* _Problem_:
List each line in the items below that contains the word "name".

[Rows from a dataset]
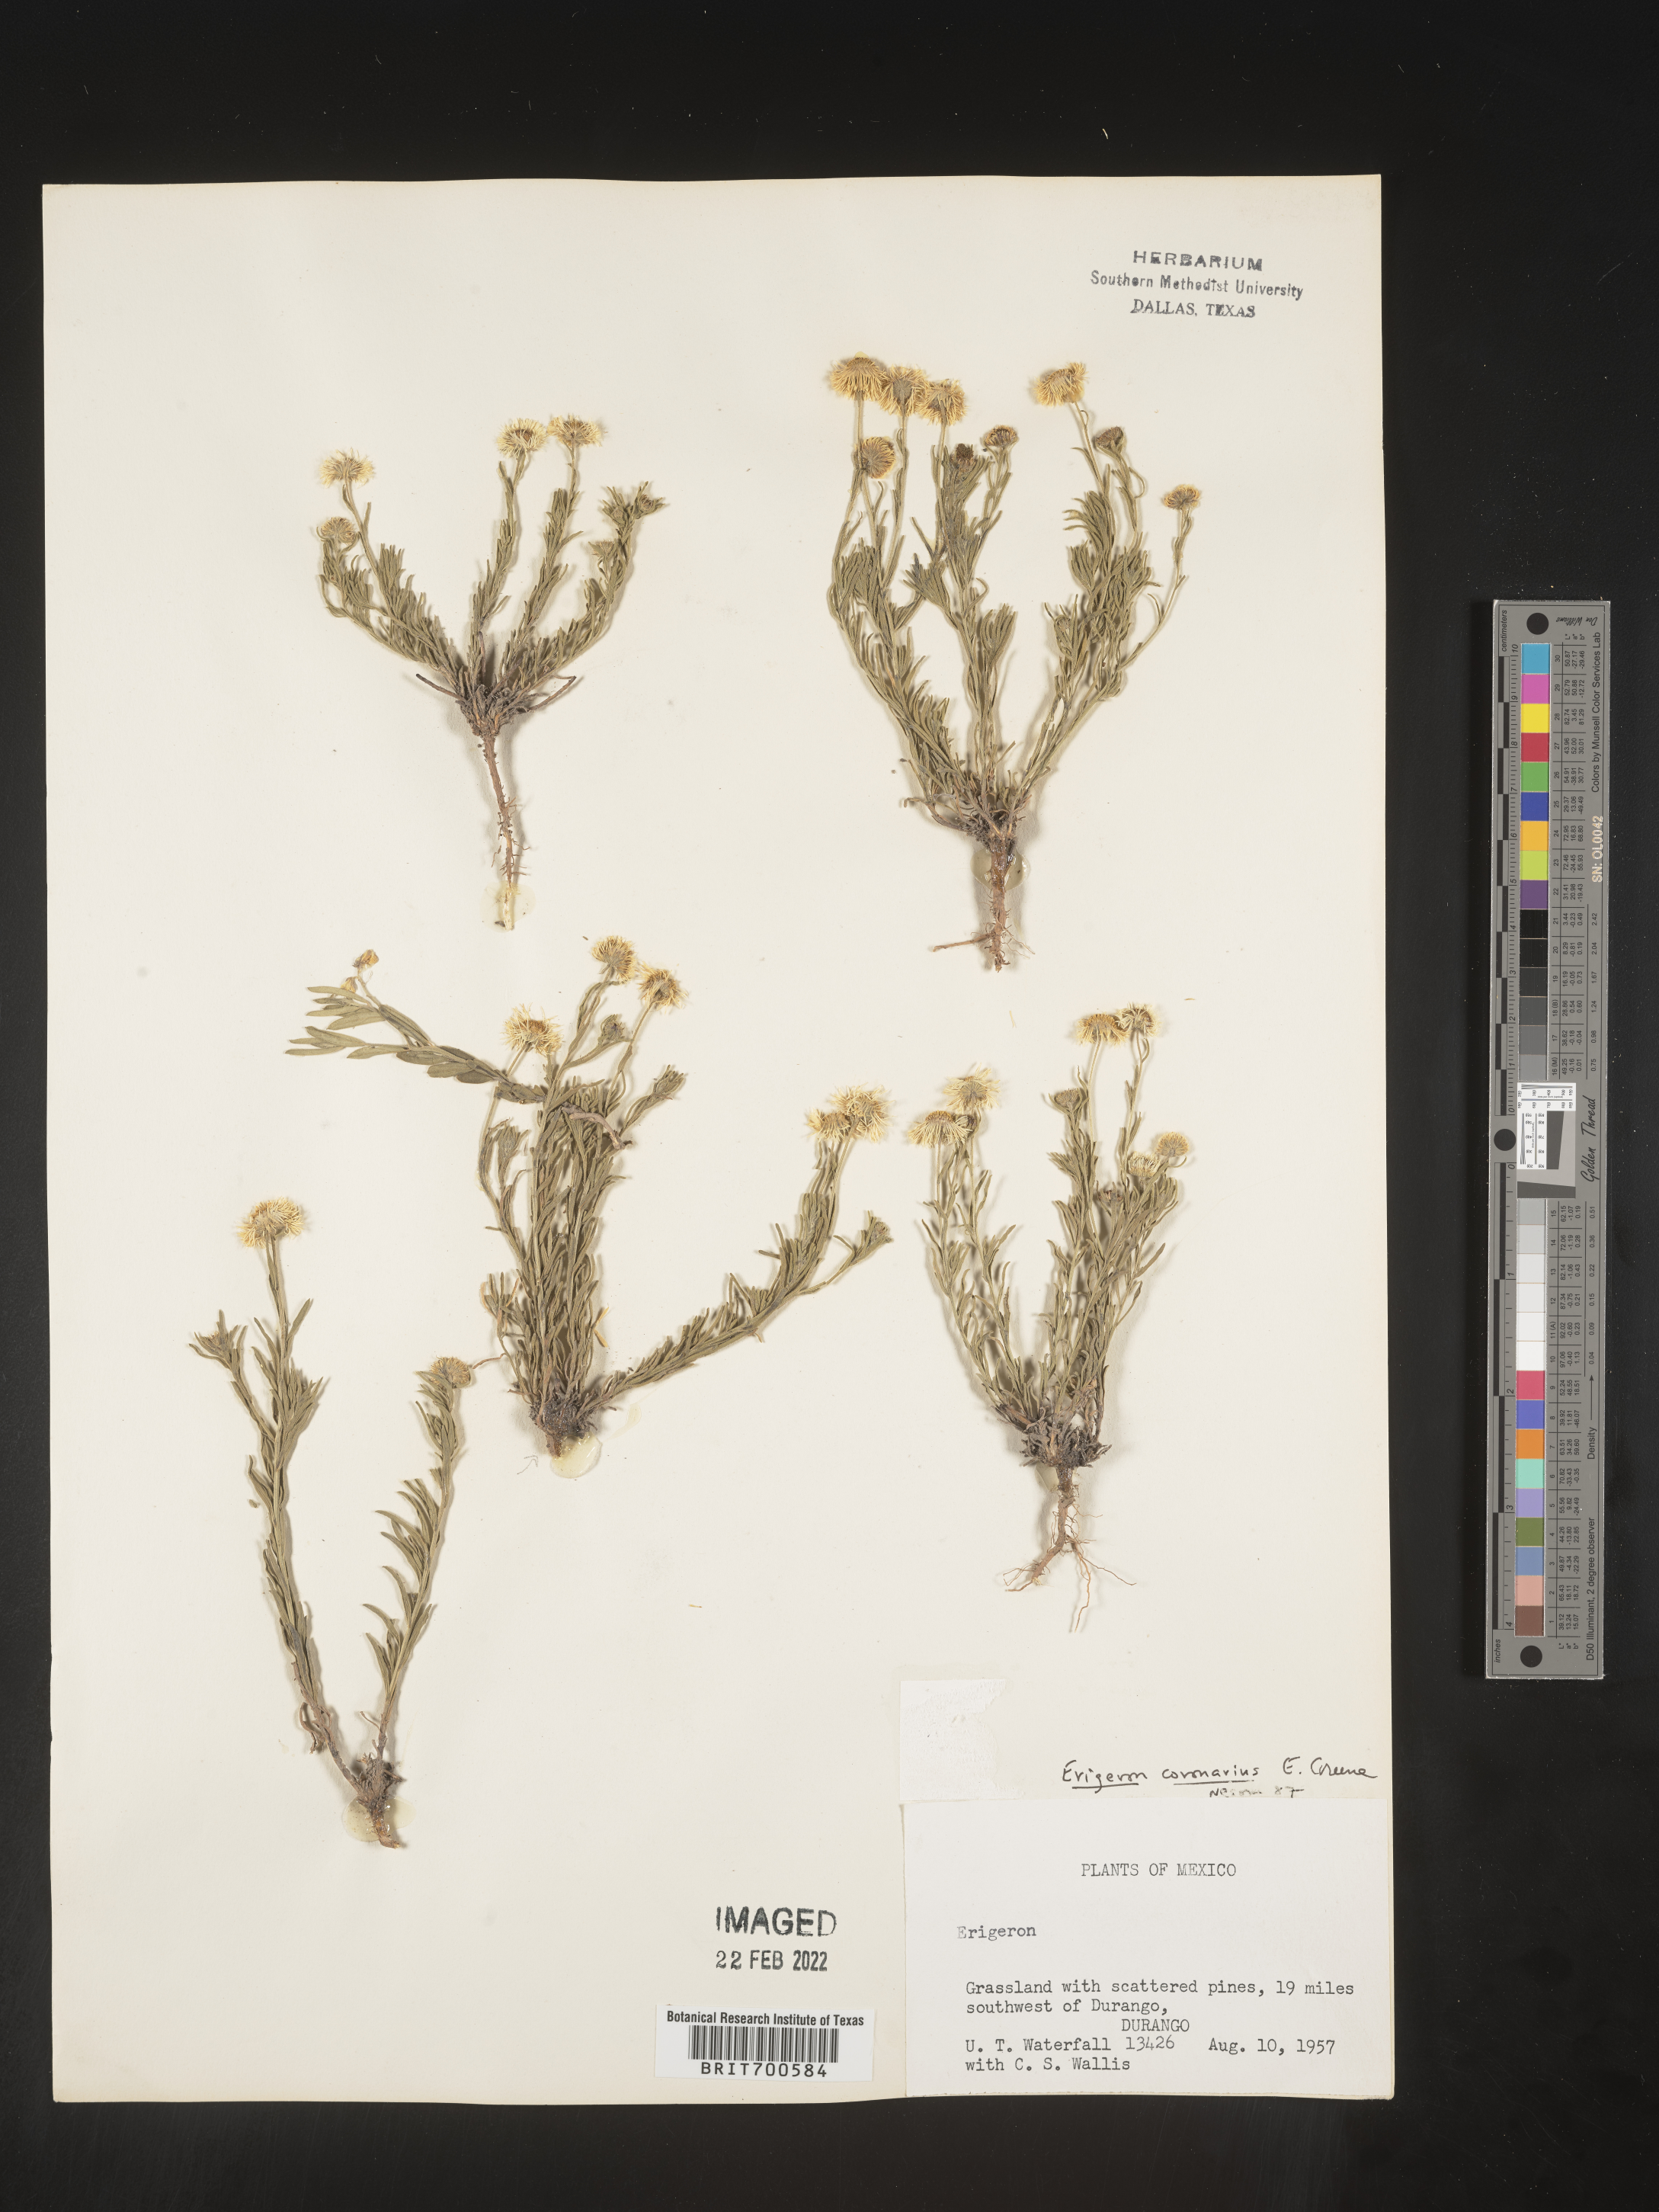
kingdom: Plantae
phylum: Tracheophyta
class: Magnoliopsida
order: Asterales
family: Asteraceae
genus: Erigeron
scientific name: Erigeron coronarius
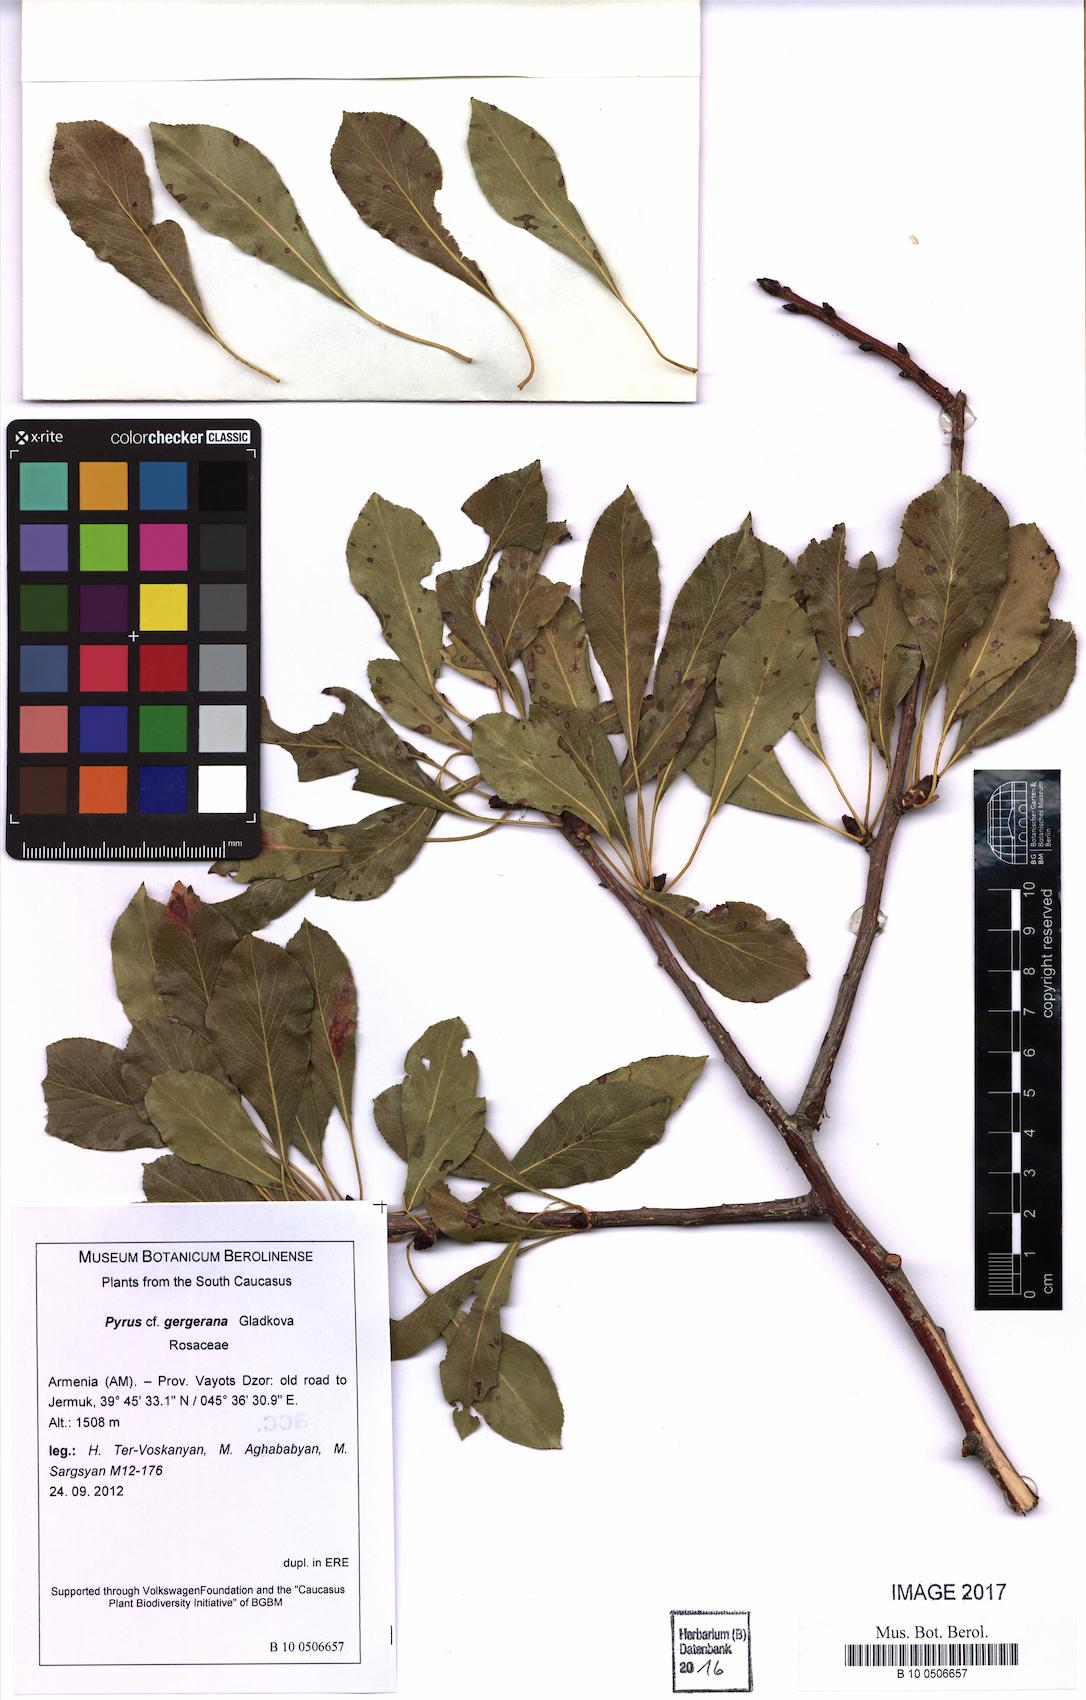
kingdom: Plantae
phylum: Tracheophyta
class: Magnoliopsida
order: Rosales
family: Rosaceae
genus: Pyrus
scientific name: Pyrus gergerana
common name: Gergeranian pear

* _In response_:
scientific name: Erigeron coronarius
scientific name: Pyrus gergerana
common name: Gergeranian pear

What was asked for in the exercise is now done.